Transmembrane and ubiquitin-like domain-containing protein 2 is a protein that in humans is encoded by the TMUB2 gene.

Gene 
TMUB2 maps on the human chromosome 17, at locus 17q21.31. TMUB2 sits between two neighboring genes, ASB16-AS1 to the left and ATXN7L3 to the right. TMUB2 is 4.99Kb long. The TMUB2 gene can be transcribed into three possible mRNA variants.

Expression 
TMUB2 is likely ubiquitously expressed throughout the human body. It has a high expression level that is 2.9 times higher than other human genes.

Protein 
The TMUB2 protein has a function that is not currently known. It consists of a 321 amino acid long chain in humans.
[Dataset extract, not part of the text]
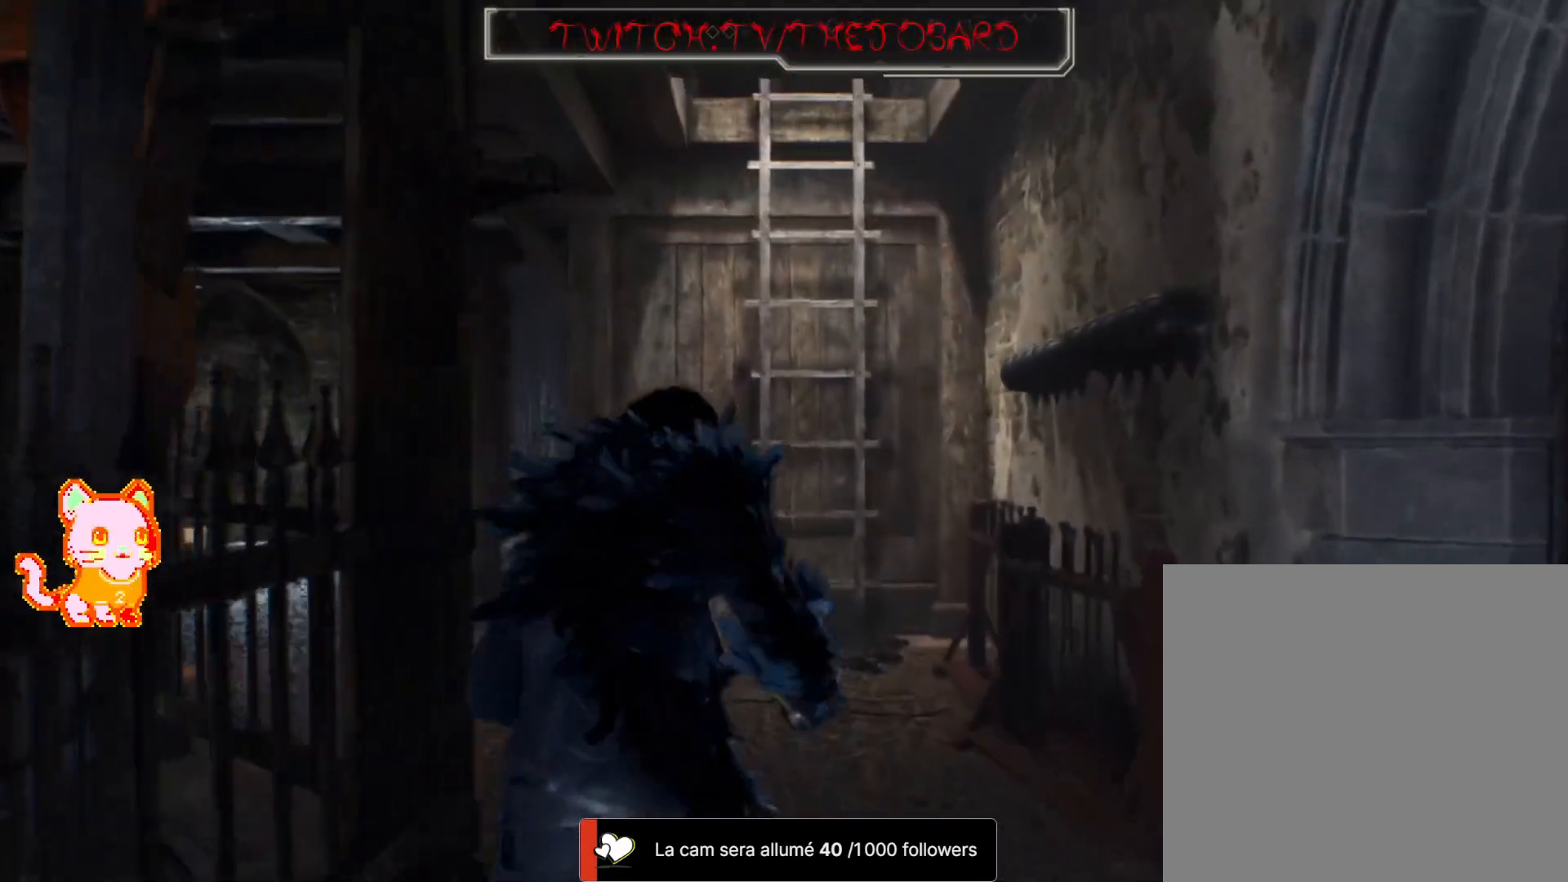
{"dt_ms": 500, "buttons": [], "left_stick": "up", "right_stick": "left", "events": []}
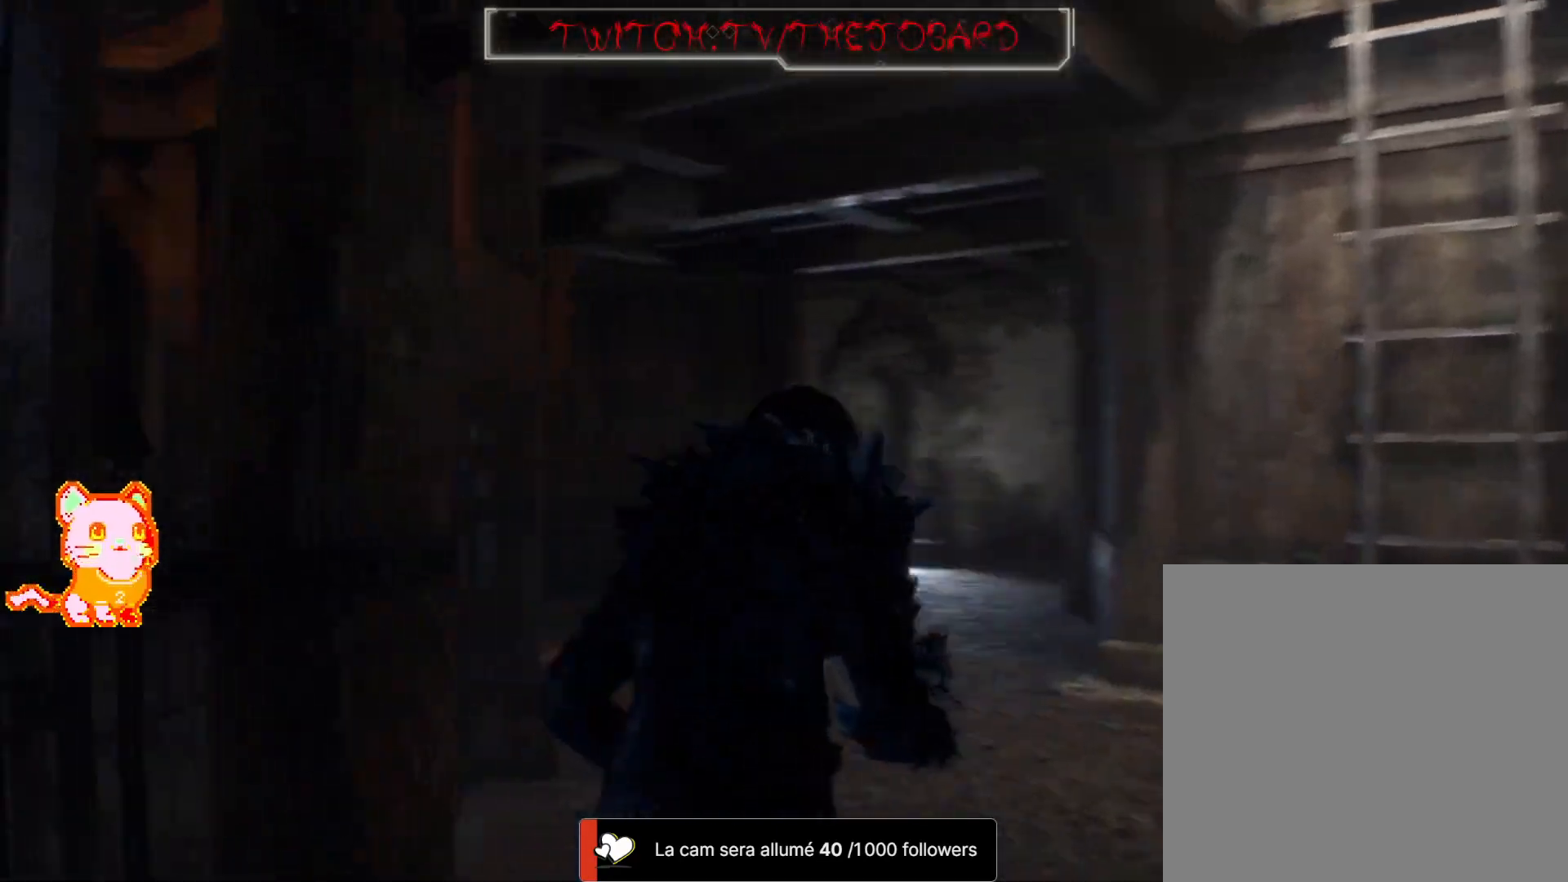
{"dt_ms": 1000, "buttons": [], "left_stick": "up", "right_stick": "left"}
The human protein has a molecular weight of 33.8kdal, an isoelectric point of 4.73899, and three transmembrane regions. These will likely vary in orthologs.

Homology

Paralogs 
TMUB1 is the only paralog of TMUB2. These proteins share a 38% identity and 51% similarity.

Orthologs 
The table below presents a selection of some of the TMUB2 orthologs to display protein diversity among species.
*Limited Query Coverage

Protein Interactions 
In humans, Ubiquitin C (UBC) is a protein with a known interaction with TMUB2. Other proposed interactions include BCL2L13 (BCL2-like 13), SGTA (Small glutamine-rich tetratricopeptide repeat-containing protein), and UBQLN1 (Ubiquilin-1).